### PASSAGE

So I really don’t know why I bothered to pay attention to Steve Winwood’s latest, Nine Lives. I loved those early Spencer Davis singles. I loved those Traffic albums, but everybody loved those Traffic albums, and that was a long, long time ago. The first few solo albums from the early-to-mid ‘80s were decent, but they weren’t Traffic. And then I stopped paying attention. Nine Lives is the first new Winwood material I’ve heard in more than twenty years. And I take it all back. There is at least one ‘60s dinosaur out there who is making music that can stack up just fine with his classic material.

Last time I checked, Winwood’s music was being used as the backdrop for Michelob commercials. It was slick, glitzy, synth-driven pop, and it was the perfect accompaniment to nighttime video shots of the Manhattan skyline. Nine Lives sounds nothing like that. It’s a jamband album, a la the Traffic classics The Low Spark of High Heeled Boys and John Barleycorn Must Die, and, like all jamband albums, its biggest drawback is the absence of discernible hooks and singalong choruses. But look, if you’re going to go in for seven-minute jams, who would you rather listen to, boring young Dave Matthews or the suitably ancient but surprisingly frisky Steve Winwood? And how about if we brought along Eric Clapton – a totally resuscitated Eric Clapton at that – to play guitar? Is this sounding like a better proposition now? Because that’s what Winwood has done. It’s Son of Blind Faith, with some Latin rhythms and occasional sax and flute solos thrown in for good measure.

######
### DATASET ENTRIES

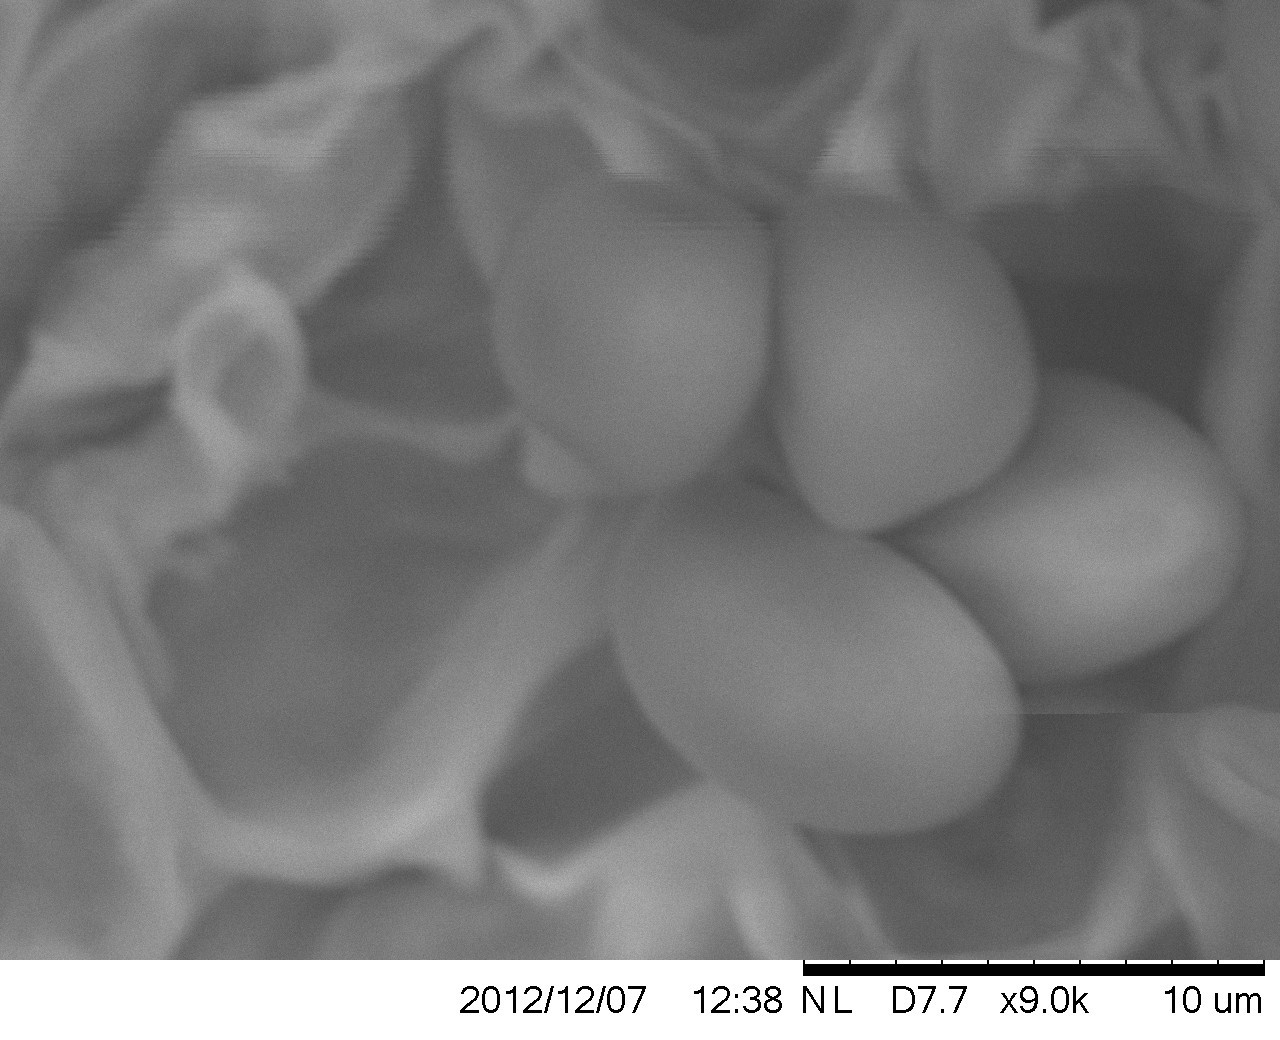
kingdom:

######
### DATASET ENTRIES

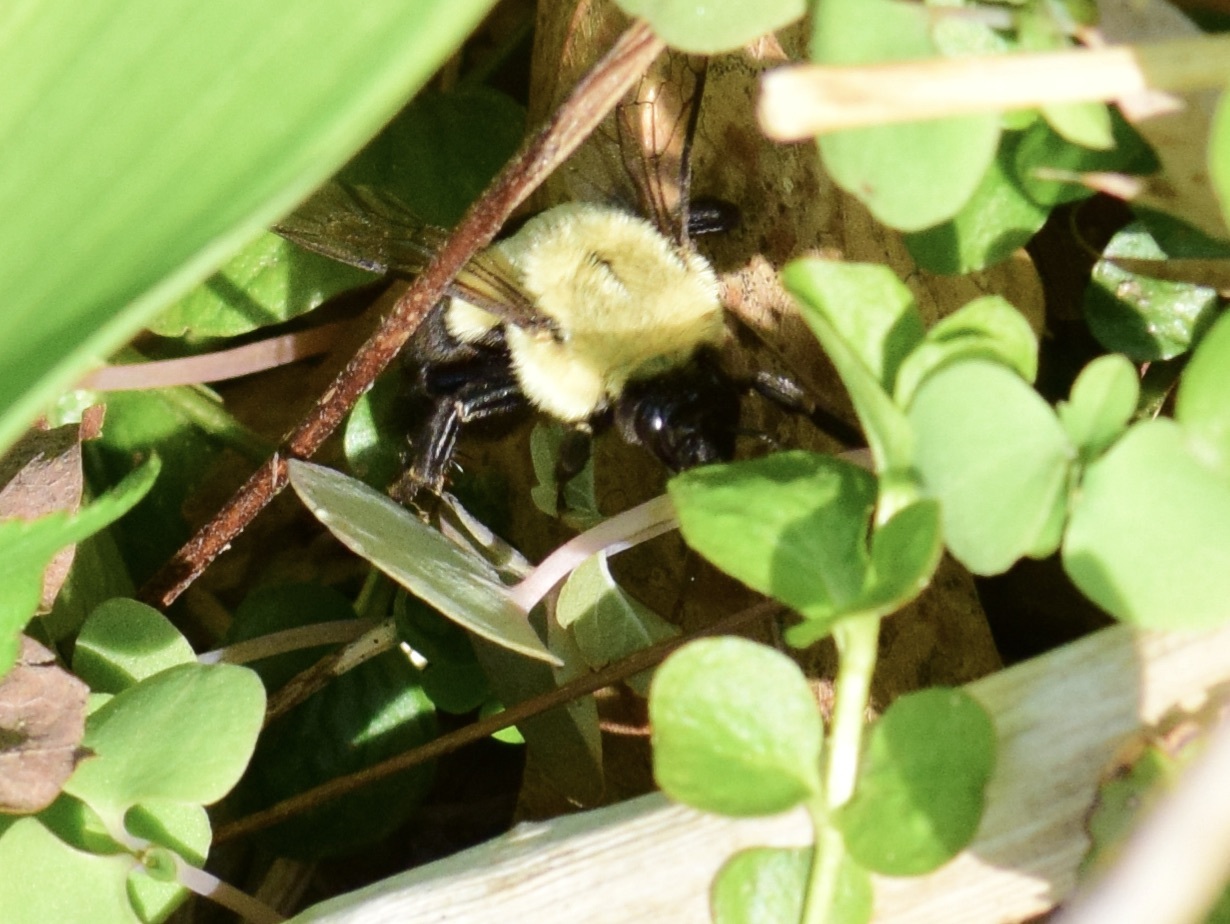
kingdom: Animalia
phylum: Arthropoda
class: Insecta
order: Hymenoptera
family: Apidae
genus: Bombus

######

THE TASKS:
a – According to the Nine Lives review, who plays guitar on the album?
b – Which albums by Winwood or Traffic does the Nine Lives review name?
c – Pick up the Nine Lives review after its last sentence and write the next part.

EXERCISE ANSWERS:
a – Eric Clapton

b – Nine Lives, The Low Spark of High Heeled Boys, John Barleycorn Must Die

c –
Winwood’s bluesy, soulful voice has lost none of its power, and the synths have given way to a much more organic sound dominated by Winwood’s Hammond B3 organ. It’s an admittedly calculated return to the past, and it recapitulates everything that was great about The Spencer Davis Group, Traffic, and Blind Faith. Sax/flute player Paul Booth ably fills the Chris Wood role in the band, and Winwood wraps his soulful pipes around, you guesed it, nine tunes that are surprisingly reflective and introspective. Best of all, Clapton shows up on “Dirty City” and unleashes his best guitar solo in at least a decade, a searing and yes, dirty, take on his patented blues playing. There are no hit singles here. Michelob won’t come knocking. But this is a warm, expansive slow burner of an album, and a welcome return to classic form.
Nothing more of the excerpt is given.